Fragmento del documento:
◆ ◆ ◆ ◆

Quizá era deudor de su propia biografía de hombre hecho a sí mismo a través del estudio, desde un pequeño pueblo de la provincia de Cosenza en Calabria donde nació en 1958 hasta conseguir ser profesor universitario de Literatura Italiana en la Universidad de Calabria y hacerse un reconocido experto en Giordano Bruno y en el Renacimiento y, también, ser profesor invitado en universidades del todo el mundo (occidental sobre todo) incluido Harvard. Supongo que se sentía deudor de su clase social de nacimiento y de la educación pública que le procuró un ascenso social evidente que lo llevo a ser un intelectual muy conocido y un divulgador que vendió muchos libros lo que probablemente le procurarían un cómodo nivel económico. Produce por eso asombro que parezca no comprender que los padres se preocupen por cómo sus hijos vayan a ganarse la vida en el futuro en una sociedad que siempre ha sido y siempre será competitiva (es dudoso que haya habido alguna en la historia que no lo haya sido) sobre todo si sus recursos económicos son limitados (en este artículo Javier Gomá plantea el asunto desde una perspectiva muy distinta). Parece adoptar en eso esa actitud libertaria y un poco ingenua a lo Capra de “Vive como Quieras”. Por otro lado leer y tener cultura no lleva necesariamente a los mismos ideales y como el siglo XX ha demostrado “la elevada cultura y el decoro ilustrado no ofrecieron ninguna protección para la barbarie del totalitarismo” (de uno y otro signo) como reconoce que indicó George Steiner. Tampoco para la estupidez que tan fácilmente acompaña a la condición humana con cultura o sin ella.
Me parece, además, que deja fuera que para afrontar las dificultades de la vida, para tratar de navegar en la incertidumbre del mundo en que ha tocado vivir y tener perspectivas para acercarse a él es esencial el conocimiento, que incluye tanto el humanístico como el científico (la otra opción es la religión), también para ser consciente de sus propios límites y de como han sido utilizadas las ideas a lo largo de la historia y los hechos que realmente propiciaron. También el arte o la literatura pueden ser grandes oportunidades de gozo, de esperanza, de posibilidad de vivir otras vidas, de gozar de una orgía interminable de sensaciones intelectuales que limite el tedio de los días e ilumine esos momentos donde la soledad reina de manera inevitable. Eso que él comenta que escribió Vargas Llosa: “un «mundo sin literatura sería un mundo sin deseos ni ideales ni desacatos, un mundo de autómatas privados de lo que hace que el ser humano sea de veras humano: la capacidad de salir de sí mismo y mudarse en otro, en otros, modelados con la arcilla de nuestros sueños” Quizá era en ese sentido también la metáfora de Oscar Wilde: “En la vida moderna lo superfluo lo es todo” Y, sin duda, lo es aunque, probablemente, también conviene saber algunas cosas más como algunas matemáticas o comprender las implicaciones y los resultados del método científico. Cosas que precisan esfuerzo para ser aprendidas en la educación pre-universitaria y que es dudoso que puedan ser aprendidas hasta un cierto nivel por todos, entre otras cosas porque pueden no desearlo. Lo que de nuevo lleva a nuevas dimensiones del problema como la capacidad intelectual y los contextos sociales. Cuestiones complejas que no se deberían simplificarse y que han sido profusamente tratadas.

◆ ◆ ◆ ◆

Datos guardados:
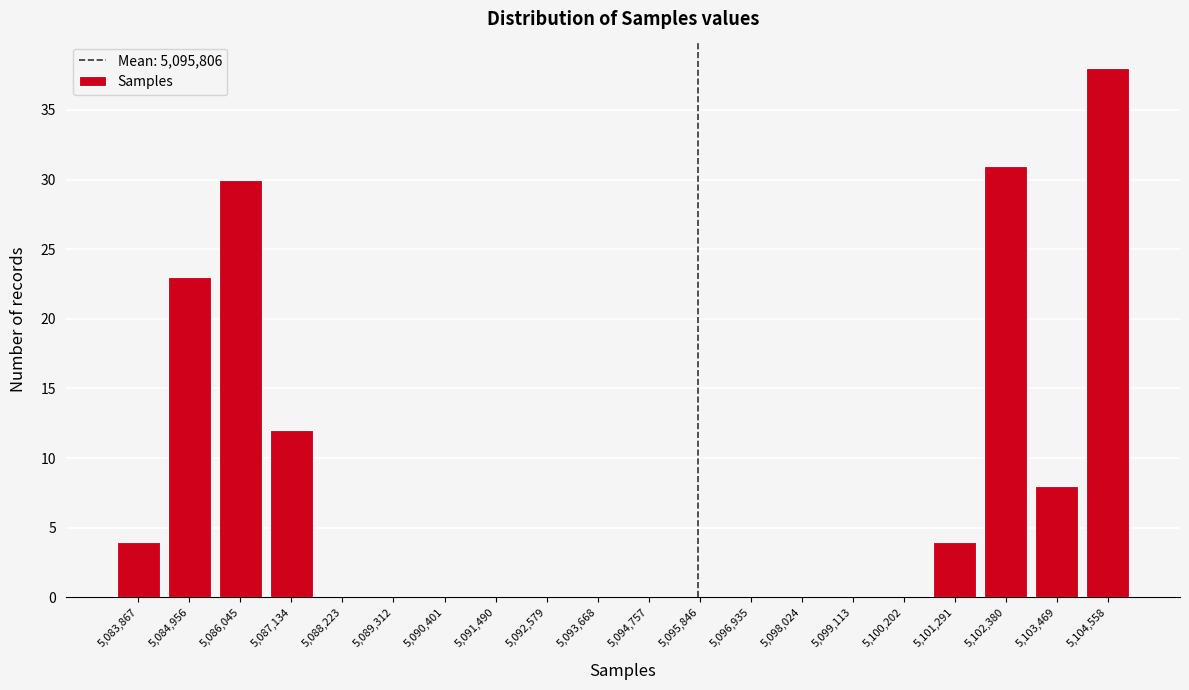

Reading left to right, list all the values displayed in this chart.

5,083,867=4	5,084,956=23	5,086,045=30	5,087,134=12	5,088,223=0	5,089,312=0	5,090,401=0	5,091,490=0	5,092,579=0	5,093,668=0	5,094,757=0	5,095,846=0	5,096,935=0	5,098,024=0	5,099,113=0	5,100,202=0	5,101,291=4	5,102,380=31	5,103,469=8	5,104,558=38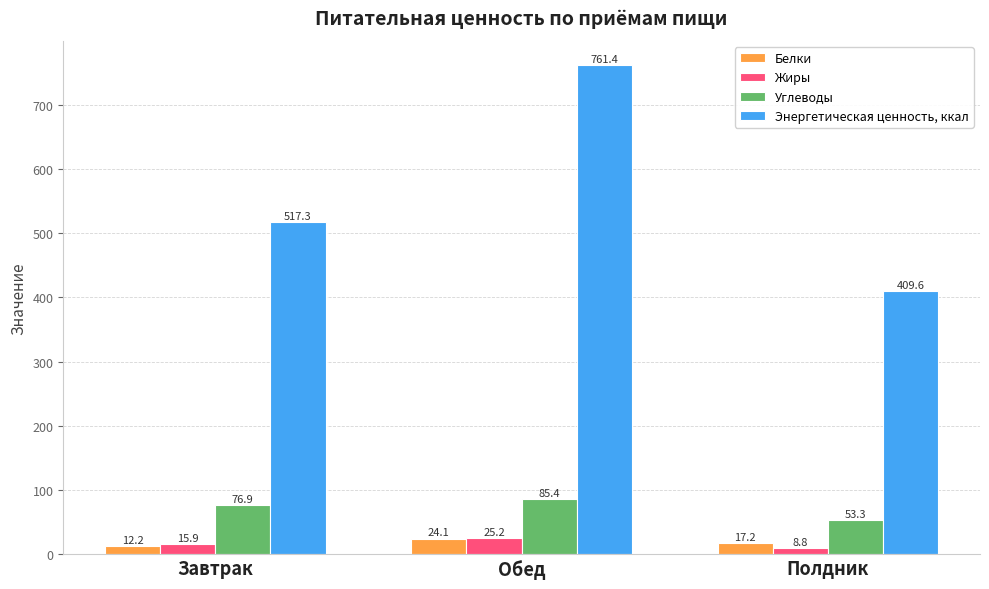

How many bars are there in each group?

4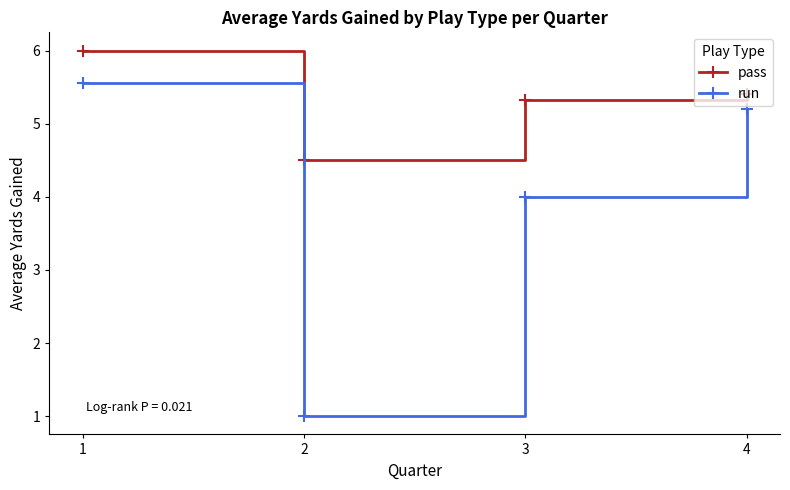

In pass, how many points are lower than both neighbors (excluding endpoints)?

1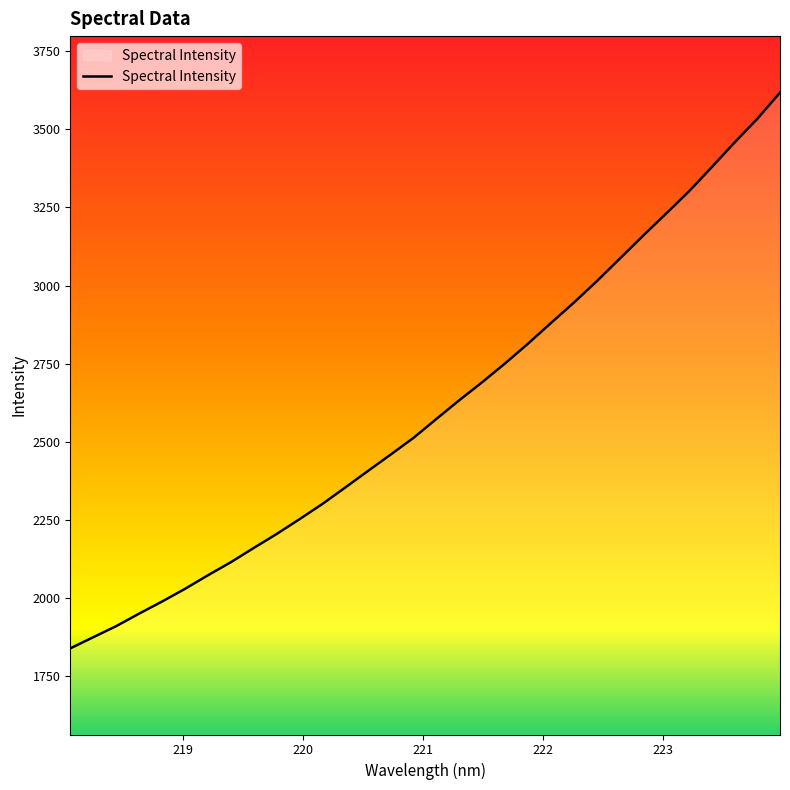

What is the difference between the maximum and minimum values?

1779.5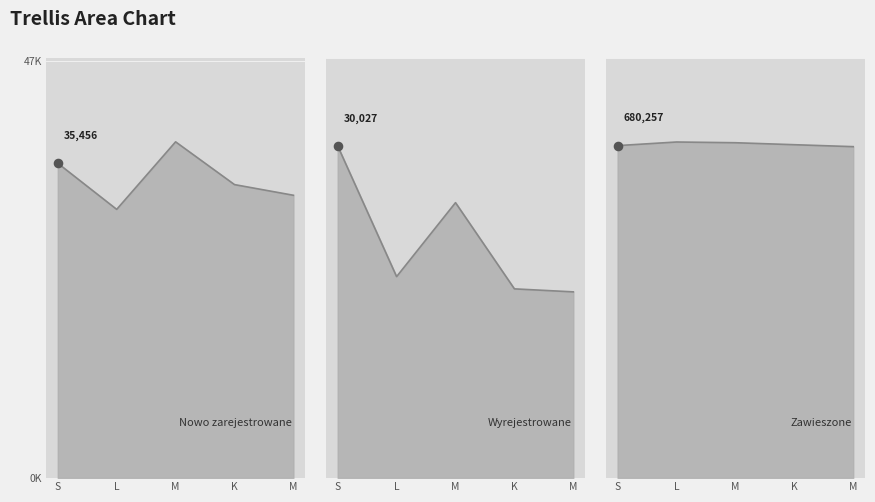

What is the total value across all series at L?

736117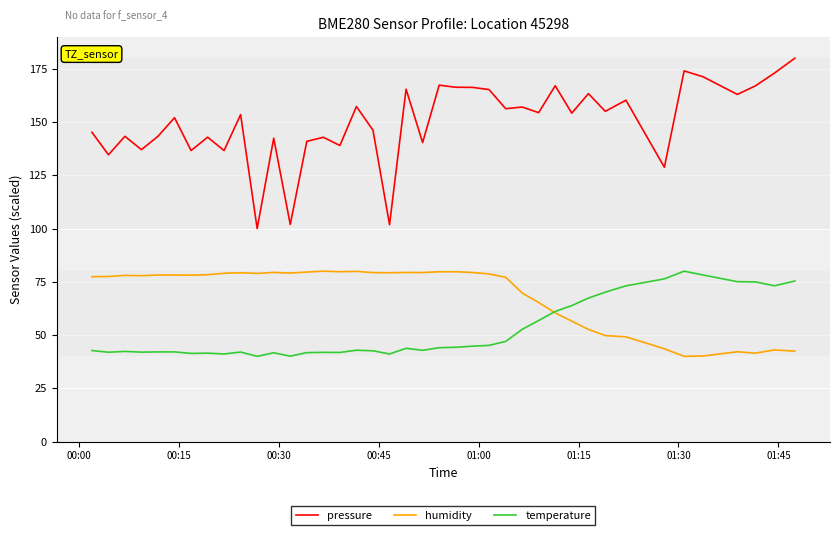

Which series has the widest spread of values?

pressure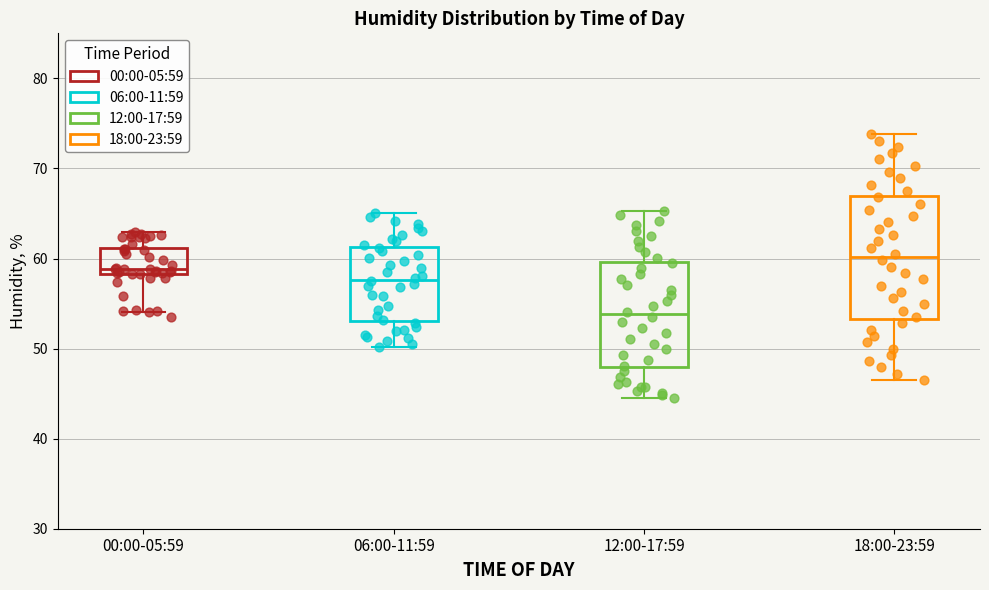

Which box is the tallest, from its lower edge to its upper edge?

18:00-23:59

◆ ◆ ◆ ◆

Tarea A:
¿Concuerdan con el fragmento las afirmaciones (i) el profesor nació en 1958 en un pequeño pueblo de la provincia de Cosenza, (ii) se le presenta como reconocido experto en el Barroco y (iii) la idea de que un mundo sin literatura sería un mundo de autómatas se atribuye a Oscar Wilde? Contesta sí o no a cada una y cita literalmente las palabras del fragmento que lo deciden.
Tarea B:
¿Qué personas se mencionan por su nombre en el fragmento? Enuméralas todas.
Tarea C:
¿En qué universidad fue profesor de Literatura Italiana, según el fragmento?

Solución A:
(i) Sí: «desde un pequeño pueblo de la provincia de Cosenza en Calabria donde nació en 1958».
(ii) No: «hacerse un reconocido experto en Giordano Bruno y en el Renacimiento».
(iii) No: «Eso que él comenta que escribió Vargas Llosa».

Solución B:
Giordano Bruno, Javier Gomá, Capra, George Steiner, Vargas Llosa, Oscar Wilde.

Solución C:
En la Universidad de Calabria.